The Charles Schwab Corporation (SCHW) turned the discount brokerage industry upside down in October 2019, cutting commissions on equity and options trades to zero.(See also: Schwab Cuts Base Commissions to Zero.) The move, intended to challenge Robinhood and other rapidly growing internet innovators, was matched quickly by other competitors, setting off an industry decline that dropped shares of TD Ameritrade Holding Corporation (AMTD) and E*TRADE Financial Corporation (ETFC) to multi-year lows.

Schwab followed up with November's blockbuster news that it would acquire Ameritrade in a $26 billion all-stock transaction that is expected to close in the second half of 2020. The one-two punch has had a tremendously positive effect on Schwab stock, ending a six-month decline that dropped America's largest discount brokerage to the lowest low since 2016. More importantly, it is now positioned perfectly for impressive 2020 returns.

The brokerage industry has struggled with lower trading volumes in recent years, driven by investors transitioning out of individual stocks and into passive management schemes that buy and sell popular sector finds. The rapid rise of artificial intelligence has also taken a toll, with algorithms undercutting traditional managed accounts, buying and selling funds within the parameters of pre-chosen allocations and goals.

Schwab's automated "Intelligent Portfolios" now comprise a large share of investor capital, while the upcoming acquisition will allow the company to scale operations even farther, using its enormous size to lower third-party transaction costs. The move is likely to signal the demise of several start-up and traditional rivals in coming years, establishing the financial powerhouse as the Google of discount brokers

SCHW Long-Term Chart (1990 – 2019)

Long-term chart showing the share price performance of The Charles Schwab Corporation (SCHW)
TradingView.com 

The stock turned sharply higher through the 1990s, posting seven stock splits into the April 1999 high at $51.69. That marked the highest high for the next 19 years, ahead of a bear market decline that relinquished more than 85% of Schwab's value into March 2003. That marked a historic buying opportunity, ahead of a healthy mid-decade advance that stalled at the 50% sell-off retracement level in the summer of 2008. It posted a higher low in the low teens during the economic collapse but undercut that level in 2011, dropping to a six-year low at $10.56.

Committed buyers lifted the stock through 2008 resistance in 2014, but the rally made little headway, topping out in the mid-$30s just before the August 2015 mini flash crash. It posted a two-year low in February 2016 and turned higher once again, breaking out to new highs in a strong uptrend that completed a round trip into the 1999 high in December 2017. A 2018 breakout attempt failed after posting an all-time high at $60.22, setting off an intermediate correction that continued into the October 2019 commission announcement.
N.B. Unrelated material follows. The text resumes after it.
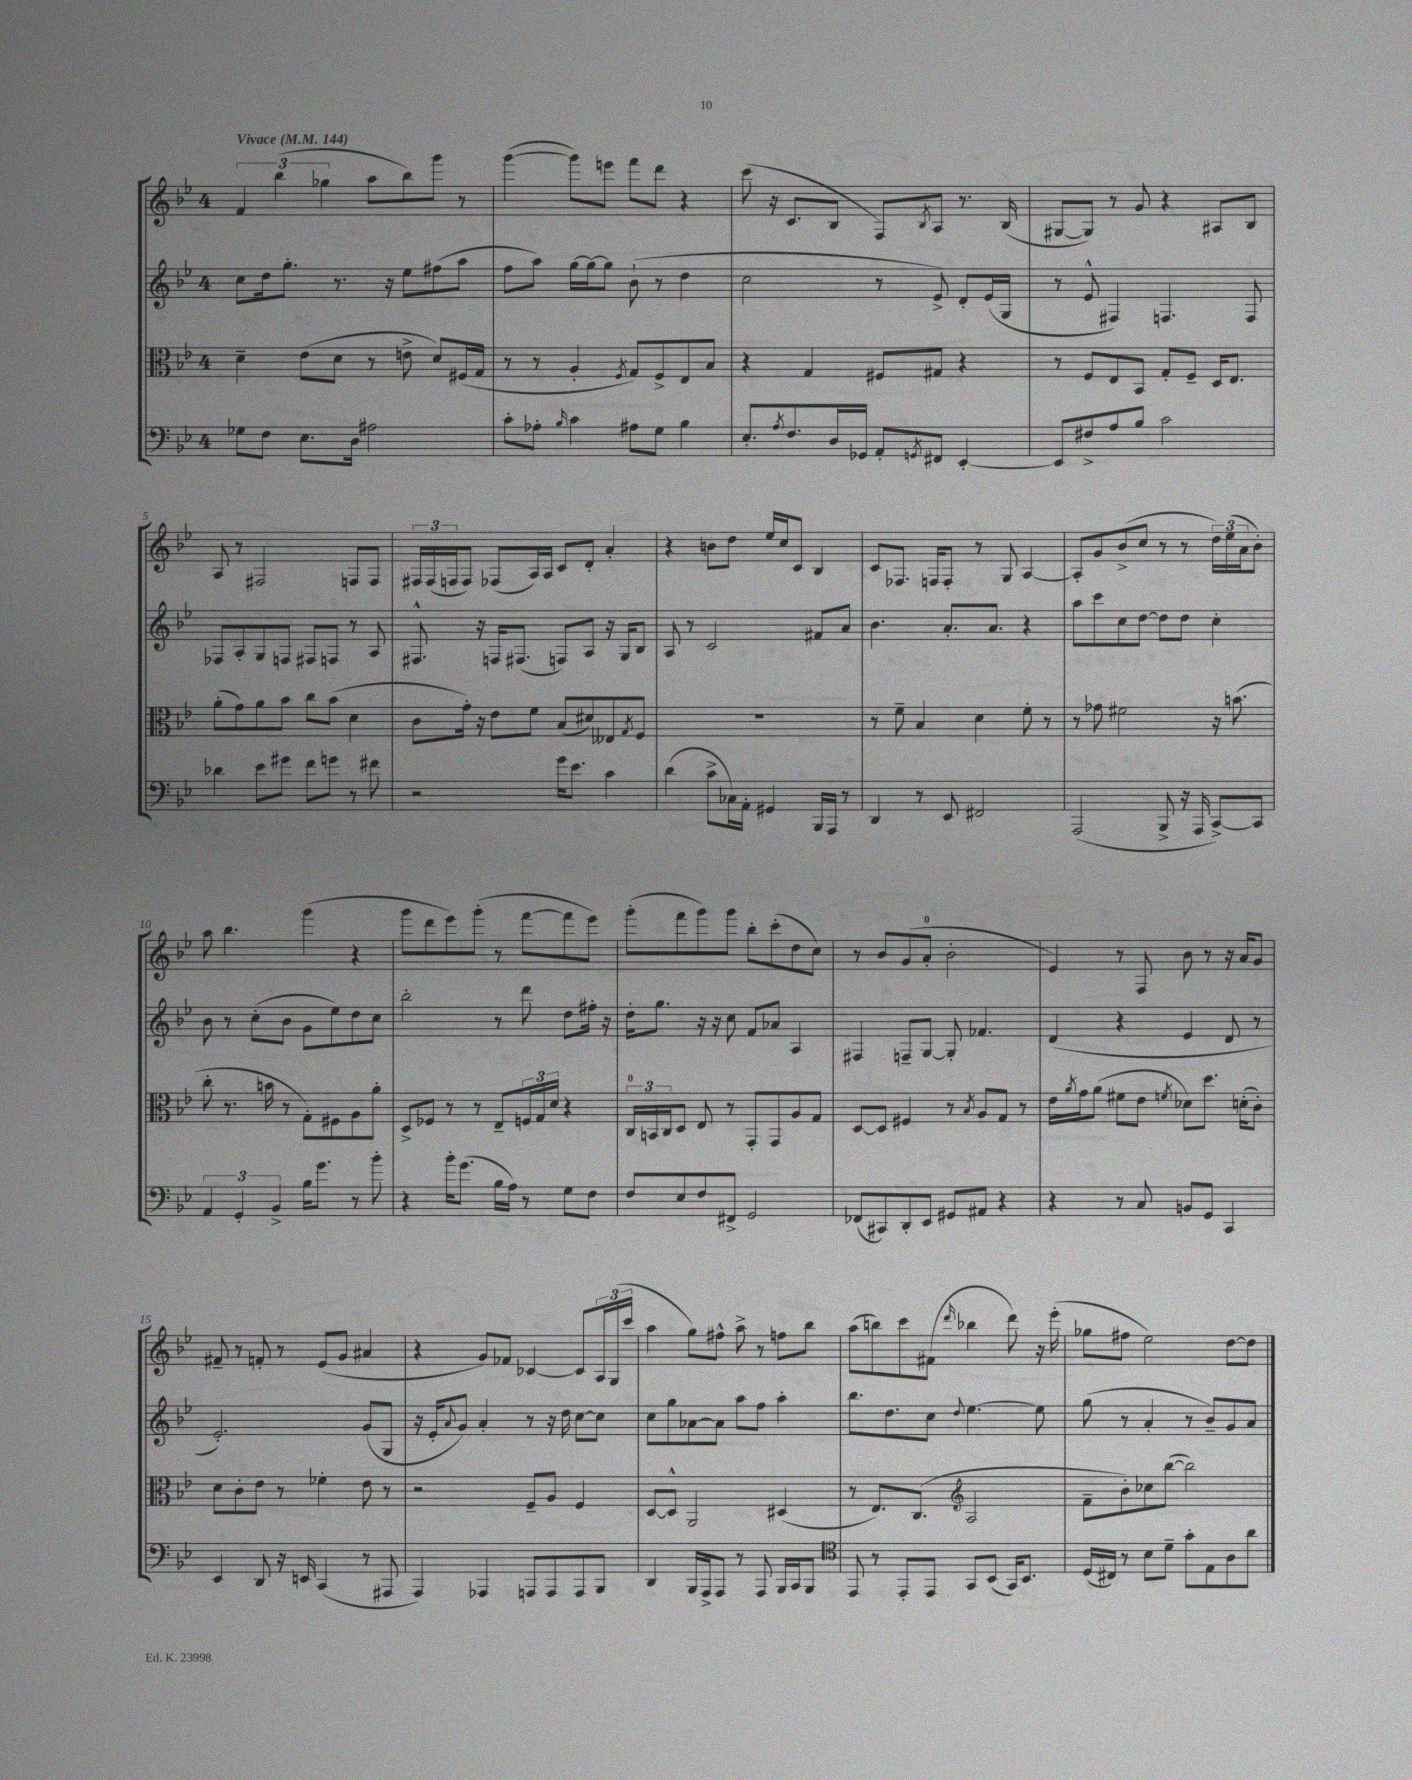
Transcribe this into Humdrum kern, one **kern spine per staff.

SCHW Short-Term Chart (2017 – 2019)

Short-term chart showing the share price performance of The Charles Schwab Corporation (SCHW)
TradingView.com

The monthly stochastics oscillator fell to the deepest oversold reading since 2011 in 2018 and crossed over, establishing a long-term buy cycle that is just now reaching the overbought zone. This placement predicts that additional gains are likely in the next one to three months, perhaps lifting the stock back above the 1999 high (red line). More importantly, it is now digesting the last remnants of multi-decade resistance, raising the odds for a historic breakout in 2020.

The on-balance volume (OBV) accumulation-distribution indicator broke out to a new high after the October catalyst while price gapped up to the .618 Fibonacci retracement level of the 2018 into 2019 decline. This marks a common reversal zone, so a downturn and gap fill is possible here, with the 50-day exponential moving average (EMA) now lifting into that support level. Taken together, a pullback into the mid-$40s could offer an excellent buying opportunity, ahead of rapid gains in the new decade.

The Bottom Line

Charles Schwab could dominate the discount brokerage industry in 2020 and beyond, making the stock a top pick for investors seeking superior returns.

Disclosure: The author held no positions in the aforementioned securities at the time of publication but holds two family accounts at the brokerage.